Experience 101: Engineer and Marine spouses spend a day in warriors' boots
May 17, 2012
FORT LEONARD WOOD, Mo. -- Last Friday, many of Fort Leonard Wood's military spouses found out what life can be like for their service members.
During the 1st Engineer Brigade Spouses Day event and Jane Wayne Day, hosted by the Marine Corps Detachment, these Family members had the chance to try out military training for themselves.
A dozen spouses participated in the 1st Engineer Brigade Spouses Day. They started the day with Physical Readiness Training, led by the Brigade Commander, Col. Alan Webster, at 6:30 a.m. Then, Webster briefed them on the 1st Engineer Brigade's history, structure and mission.
"What I was surprised by was ... (that) engineers encompass firefighters, scuba diving," said Raquel Hertig, one of the spouses in attendance. "When I think 'engineers' I just think (of) building bridges and buildings. So I thought that was kind of cool."
In the afternoon, the spouses went through the Physical Endurance Confidence Course at Training Area 97 that many of their husbands or wives went through during Basic Combat Training.
At the confidence course, Jessica Chrismon was among the spouses that tried every obstacle available.
"It was fun just to do the obstacle course. Some (obstacles) are tough, kind of scary. The Berlin Wall was definitely the scariest," she said, referring to a slanted wooden wall she had to scale using only a rope. "It's a great way to meet people, too," she added.
During the final event of the day, the spouses tried operating engineer equipment, including the Class 70 Assault Breacher Vehicle and Army Combat Earthmover.
This is the second Spouses Day event hosted by the 1st Engineer Brigade, Webster said.
"The real intent of this is for folks to see what their Soldiers do … for a better understanding of what the Army does and what we as engineers do," Webster said.
It was also created to honor spouses and show appreciation for their support -- a fitting goal, considering the event was held on Military Spouse Appreciation Day.
"The only reason any of us stay in the military is because of our Families and because of their support, so this is one way to pay some of that back," Webster said.
JANE WAYNE DAY
Twenty-one Marine spouses, many sporting combat boots and camouflage, participated in the annual Jane Wayne Day event Friday.
Before they headed out for training, Marine Col. Nancy Springer, Marine Corps detachment commander, spoke to the group.
"This is one of our more popular events throughout the year," Springer said. "This is the one day that we're able to kind of give you a little glimpse of what your Marine does and why he's so happy being a Marine -- why he comes to work every day and he's all charged up."
The day's activities represented each of the three Marine Detachment schools here: Military Police School, Motor Transportation School and Engineer School.
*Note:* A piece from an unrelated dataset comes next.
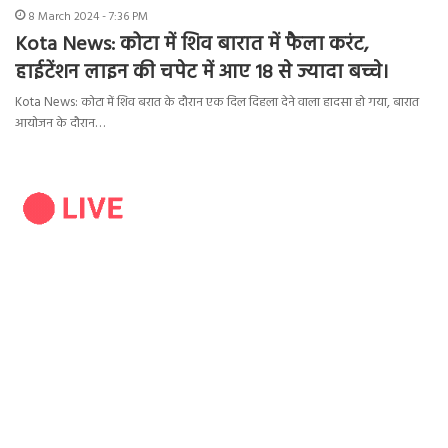
8 March 2024 - 7:36 PM
Kota News: कोटा में शिव बारात में फैला करंट,
हाईटेंशन लाइन की चपेट में आए 18 से ज्यादा बच्चे।
Kota News: कोटा में शिव बरात के दौरान एक दिल दिहला देने वाला हादसा हो गया, बारात
आयोजन के दौरान…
First, the spouses had shotgun familiarization training at the MP School. Next, they used the Motor Transportation School's driving simulators.
The simulators were the reason Nean Duran and Victoria Falcon attended Jane Wayne Day.
"Our husbands are truck drivers, so we want to see what they have to teach," Duran said.
After they used one of the simulators, Duran said she was surprised by the amount of work it was to drive a truck, even on the computer screen.
"Now we understand a little bit more," she said.
In the final training event, the spouses had the chance to drive backhoes and bulldozers, with the help of equipment operators from the Marine Engineer School.
According to Harry Bailey, Family readiness officer for the Marine Corps Detachment, Jane Wayne Day is designed to develop resiliency in Marine Corps spouses by giving them an understanding of their Marine's job.
"I'm constantly amazed at how little our spouses know lots of times about where their husbands work, what the training area looks like, and where they are and what they do," Bailey said. "So, to be able to bring spouses out and see what their husbands do on a day-to-day basis (and) explore some of the Marine Corps tasks and functions that we do here on Fort Leonard Wood is pretty enlightening for the spouses and it helps them gain an appreciation that allows them to communicate better with their spouses."
"It's also an opportunity for the detachment to showcase what we do, and it's an excellent opportunity for the spouses to build camaraderie amongst themselves," he added. "Not many of us have Family in this area, so the Marine Corps becomes our Family."